> [What is asked]
Rewrite each of the rows below with every "pose" swapped for "camera", keeping everything else unchanged.

> [Data for this exercise]
------
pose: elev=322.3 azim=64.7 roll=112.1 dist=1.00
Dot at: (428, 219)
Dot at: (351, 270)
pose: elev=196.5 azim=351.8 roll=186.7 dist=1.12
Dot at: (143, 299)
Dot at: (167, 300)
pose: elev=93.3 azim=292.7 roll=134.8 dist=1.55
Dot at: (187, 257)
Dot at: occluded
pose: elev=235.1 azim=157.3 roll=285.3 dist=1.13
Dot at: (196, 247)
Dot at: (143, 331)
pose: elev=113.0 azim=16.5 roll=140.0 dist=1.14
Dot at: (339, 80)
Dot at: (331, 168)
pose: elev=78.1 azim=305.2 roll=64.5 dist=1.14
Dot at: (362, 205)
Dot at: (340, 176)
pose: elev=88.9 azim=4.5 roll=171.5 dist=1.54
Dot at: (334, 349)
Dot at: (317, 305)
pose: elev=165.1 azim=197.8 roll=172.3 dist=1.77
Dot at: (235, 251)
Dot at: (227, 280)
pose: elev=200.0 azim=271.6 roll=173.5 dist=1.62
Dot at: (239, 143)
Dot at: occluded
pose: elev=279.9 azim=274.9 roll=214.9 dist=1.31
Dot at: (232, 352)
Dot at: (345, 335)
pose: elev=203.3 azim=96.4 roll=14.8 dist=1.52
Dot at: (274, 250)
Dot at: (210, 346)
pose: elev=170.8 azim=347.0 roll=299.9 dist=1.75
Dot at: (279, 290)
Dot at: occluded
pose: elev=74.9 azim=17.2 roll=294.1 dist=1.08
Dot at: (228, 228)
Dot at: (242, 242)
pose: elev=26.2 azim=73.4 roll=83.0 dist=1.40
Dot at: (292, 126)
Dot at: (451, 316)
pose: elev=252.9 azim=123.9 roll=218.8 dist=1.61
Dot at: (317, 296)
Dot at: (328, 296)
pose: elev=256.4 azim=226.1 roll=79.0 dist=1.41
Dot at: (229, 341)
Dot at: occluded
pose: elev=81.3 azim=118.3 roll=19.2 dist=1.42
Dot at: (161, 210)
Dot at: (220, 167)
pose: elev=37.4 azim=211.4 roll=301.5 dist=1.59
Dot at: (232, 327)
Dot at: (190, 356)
------
> [The answer]
camera: elev=322.3 azim=64.7 roll=112.1 dist=1.00
Dot at: (428, 219)
Dot at: (351, 270)
camera: elev=196.5 azim=351.8 roll=186.7 dist=1.12
Dot at: (143, 299)
Dot at: (167, 300)
camera: elev=93.3 azim=292.7 roll=134.8 dist=1.55
Dot at: (187, 257)
Dot at: occluded
camera: elev=235.1 azim=157.3 roll=285.3 dist=1.13
Dot at: (196, 247)
Dot at: (143, 331)
camera: elev=113.0 azim=16.5 roll=140.0 dist=1.14
Dot at: (339, 80)
Dot at: (331, 168)
camera: elev=78.1 azim=305.2 roll=64.5 dist=1.14
Dot at: (362, 205)
Dot at: (340, 176)
camera: elev=88.9 azim=4.5 roll=171.5 dist=1.54
Dot at: (334, 349)
Dot at: (317, 305)
camera: elev=165.1 azim=197.8 roll=172.3 dist=1.77
Dot at: (235, 251)
Dot at: (227, 280)
camera: elev=200.0 azim=271.6 roll=173.5 dist=1.62
Dot at: (239, 143)
Dot at: occluded
camera: elev=279.9 azim=274.9 roll=214.9 dist=1.31
Dot at: (232, 352)
Dot at: (345, 335)
camera: elev=203.3 azim=96.4 roll=14.8 dist=1.52
Dot at: (274, 250)
Dot at: (210, 346)
camera: elev=170.8 azim=347.0 roll=299.9 dist=1.75
Dot at: (279, 290)
Dot at: occluded
camera: elev=74.9 azim=17.2 roll=294.1 dist=1.08
Dot at: (228, 228)
Dot at: (242, 242)
camera: elev=26.2 azim=73.4 roll=83.0 dist=1.40
Dot at: (292, 126)
Dot at: (451, 316)
camera: elev=252.9 azim=123.9 roll=218.8 dist=1.61
Dot at: (317, 296)
Dot at: (328, 296)
camera: elev=256.4 azim=226.1 roll=79.0 dist=1.41
Dot at: (229, 341)
Dot at: occluded
camera: elev=81.3 azim=118.3 roll=19.2 dist=1.42
Dot at: (161, 210)
Dot at: (220, 167)
camera: elev=37.4 azim=211.4 roll=301.5 dist=1.59
Dot at: (232, 327)
Dot at: (190, 356)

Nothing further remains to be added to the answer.